美国对叙利亚问题陷入两难
The Obama administration is preparing a legal argument for undertaking a military response to the use of chemical weapons against civilians in Syria. Public opinion about military action in Syria varies both in the United States and abroad.
While world leaders pondered Wednesday how best to respond to Syria's alleged use of chemical weapons against its people, Syrian refugees in Jordan staged a demonstration in support of possible U.S. intervention.
"We've protested today to say to the free world and to [U.S. President Barack] Obama that the time has come," explained Ghareeb Shehada, a protest organizer. "The red line has been crossed by [Syrian President Bashar] Assad. It's time to send a strong message to Bashar and to destroy scud missiles and the chemical weapons, which have been used by criminals to kill honest civilians."
For some refugees in Jordan's Zaatari camp, one of the world's largest, an intervention after two years of death and destruction in their country is too little too late.
"The military strike is late, it should have taken place two years ago," complained Ibrahim Suleiman, a Syrian refugee in living Jordan, "and the ultimatums given by NATO, the Western and Arab nations, should have been given a long time ago. They are too late, our people have died, our people were slaughtered, children, women, even old men.''
While many Western leaders call for a military strike in Syria, some of their citizens are opposed to a costly military intervention at a time of economic austerity at home. A group of demonstrators gathered outside the prime minister's office in London after Britain sought U.N. backing for action against the Syrian government.
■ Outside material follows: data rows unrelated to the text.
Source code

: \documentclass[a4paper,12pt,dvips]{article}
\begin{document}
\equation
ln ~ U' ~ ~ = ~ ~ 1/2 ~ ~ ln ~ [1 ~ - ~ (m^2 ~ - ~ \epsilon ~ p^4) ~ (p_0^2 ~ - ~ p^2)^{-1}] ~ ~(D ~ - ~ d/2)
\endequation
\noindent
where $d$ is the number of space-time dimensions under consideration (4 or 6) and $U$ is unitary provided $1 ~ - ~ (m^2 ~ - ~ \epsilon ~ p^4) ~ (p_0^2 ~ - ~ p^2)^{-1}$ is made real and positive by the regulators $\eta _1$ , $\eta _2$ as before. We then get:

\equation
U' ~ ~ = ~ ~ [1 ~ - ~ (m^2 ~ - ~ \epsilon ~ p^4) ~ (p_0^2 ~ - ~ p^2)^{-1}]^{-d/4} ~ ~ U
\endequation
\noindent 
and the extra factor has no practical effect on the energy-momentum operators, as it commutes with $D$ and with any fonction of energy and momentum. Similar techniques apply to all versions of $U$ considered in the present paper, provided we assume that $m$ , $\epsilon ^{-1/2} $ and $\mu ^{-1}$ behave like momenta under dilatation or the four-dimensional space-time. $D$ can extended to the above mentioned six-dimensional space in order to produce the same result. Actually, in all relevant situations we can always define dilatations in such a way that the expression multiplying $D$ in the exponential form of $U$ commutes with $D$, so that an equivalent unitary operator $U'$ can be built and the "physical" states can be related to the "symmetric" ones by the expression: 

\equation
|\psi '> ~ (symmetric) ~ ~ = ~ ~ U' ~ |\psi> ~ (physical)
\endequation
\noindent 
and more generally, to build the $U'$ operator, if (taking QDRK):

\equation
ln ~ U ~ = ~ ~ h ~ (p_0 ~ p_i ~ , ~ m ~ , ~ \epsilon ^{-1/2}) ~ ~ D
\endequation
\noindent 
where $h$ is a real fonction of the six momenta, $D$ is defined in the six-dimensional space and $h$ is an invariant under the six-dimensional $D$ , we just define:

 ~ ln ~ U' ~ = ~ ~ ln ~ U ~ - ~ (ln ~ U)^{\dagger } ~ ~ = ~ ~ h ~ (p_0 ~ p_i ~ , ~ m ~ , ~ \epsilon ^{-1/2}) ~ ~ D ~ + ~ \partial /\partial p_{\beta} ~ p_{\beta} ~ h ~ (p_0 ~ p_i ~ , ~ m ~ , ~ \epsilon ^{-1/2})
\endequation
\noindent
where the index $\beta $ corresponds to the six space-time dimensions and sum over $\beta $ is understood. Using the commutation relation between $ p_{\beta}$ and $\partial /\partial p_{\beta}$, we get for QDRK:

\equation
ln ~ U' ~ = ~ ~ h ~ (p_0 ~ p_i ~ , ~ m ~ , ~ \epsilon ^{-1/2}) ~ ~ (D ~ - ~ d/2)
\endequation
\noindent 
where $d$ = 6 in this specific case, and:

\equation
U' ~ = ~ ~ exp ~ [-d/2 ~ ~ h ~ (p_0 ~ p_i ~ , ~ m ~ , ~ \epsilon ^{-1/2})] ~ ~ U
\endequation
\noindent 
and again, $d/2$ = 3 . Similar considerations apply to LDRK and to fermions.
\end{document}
"But they are going to make it worse, they are going to ruin it, and they're going to make it like Iraq and we do not want it to happen there," opined Jihan, a protester in London. "We don't want Syria to be the same as Iraq."
Commentator Bryan Bender of the Boston Globe newspaper said the most recent public opinion polls show that 60 percent of Americans are opposed to any military role for the United States in Syria. He said the protracted war in Iraq is often given as the reason.
"In the wake of the Iraq war, where weapons of mass destruction, chemical, biological, possibly nuclear weapons, were the rationale for the war, and it turned out that [former Iraqi leader] Saddam Hussein did not have them, I think that there's going to be a lot of skepticism in the United States, but also abroad," Bender said.
Bender added that if President Obama decides on a military strike in Syria he will have to convince the American public that it is necessary and also address the risks of expanding the U.S. role in the Syrian war.